The test would thus include a consideration of factors including: (1) the child's
interaction with his or her parents, siblings, relatives, foster caregivers, and others (2)
the child's wishes, which may be expressed by the guardian ad litem, (3) the child's
custodial history (including the “12 of 22 months” timeframe), and (4) the need for a
legally secure permanent placement. See R.C. 2151.414(D)(1).
{¶12} At the evidentiary hearing, the trial court heard testimony from Dave Groff
(former ongoing caseworker for FCCPS), Leah Miller (home visitation caseworker for
FCCPS), Betty Pierce (maternal great-grandmother), Elsworth Pierce (maternal great-
grandfather), Mike Selegue (therapist at Mid-Ohio Psychological Services), Deanna
Schultz (licensed independent counselor at Mid-Ohio Psychological Services), and
Janet Crabtree (case manager at Mid-Ohio Psychological Services), and appellant
herself.
{¶13} Appellant, in her brief, asserts that she “has addressed all issues with her
case plan,” and she challenges the agency’s level of attempts to reunify her with D.C.,
Jr. Appellant’s Brief at 2-3. It appears that appellant was successful on a number of her
case plan objectives and has maintained a bond with her child; however, the evidence
Fairfield County, Case No. 13 CA 51 6
indicates that appellant still has progress to make in light of the full history of the case.
Caseworker Groff expressed his concerns about appellant’s record of anger issues. Tr.

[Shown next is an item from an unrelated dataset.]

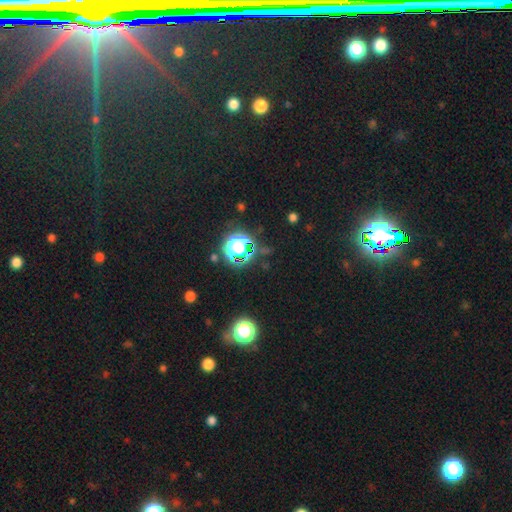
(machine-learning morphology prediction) A star or artifact, not a galaxy (79%).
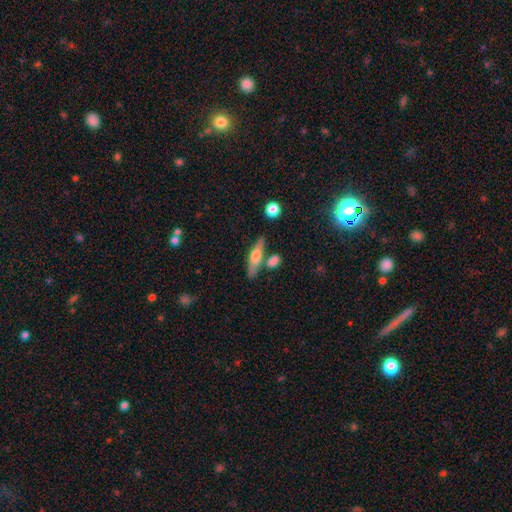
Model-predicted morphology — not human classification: smooth_or_featured: smooth (p=0.54) [alt: featured or disk p=0.40]
how_rounded: cigar-shaped (p=0.65) [alt: in between p=0.32]
merging: none (p=0.68) [alt: merger p=0.15]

at 50, 54-57. Groff opined that he did not believe appellant or David would be able to
provide a stable home for the child at this time. Tr. at 28. In addition, even though David
has been “in and out” of jail for probation violations (Tr. at 24), concerns remain about
appellant’s willingness to put the needs and protection of D.C., Jr. ahead of her desire
to reconcile with David, who has a history of violence and infidelity in the marriage. For
example, when bluntly asked on direct examination what she would do if it came down
to a choice between D.C, Jr. and David, appellant evaded the question. Tr. at 129.
When asked during cross-examination why she had avoided answering, appellant
stated: “Because, um, I don’t know what’s happening in the future and I’m not, um, I
don’t really know what’s going to happen in the future.” Tr. at 140. At the time of the
hearing, appellant had indeed obtained housing with a monthly rental of $465.00 per
month, which must be paid from her monthly SSI benefit of $530.00 per month. Tr. at
137. However, we are mindful that appellant has lived in roughly nine different
apartments during the case, not including times living with her mother and/or a
homeless shelter. It was also noted that she has a history of sending money from her
limited resources to David during his past incarcerations. Furthermore, as noted
previously, this case involves the initiation of legal custody proceedings by the guardian
ad litem, not, as is often the case, the agency or the relatives who had placement.
{¶14} Upon review of the record, we conclude that the trial court's grant of legal
custody of D.C., Jr. to the Pierces, while accommodating supervised visitation with
Fairfield County, Case No. 13 CA 51 7
appellant, was supported by the evidence presented, was made in the consideration of
the child's best interests, and did not constitute error or an abuse of discretion.
{¶15} Appellant’s sole Assignment of Error is therefore overruled.
{¶16} For the reasons stated in the foregoing opinion, the judgment of the Court
of Common Pleas, Juvenile Division, Fairfield County, Ohio, is hereby affirmed.
By: Wise, J.
Farmer, P. J., and
Baldwin, J., concur.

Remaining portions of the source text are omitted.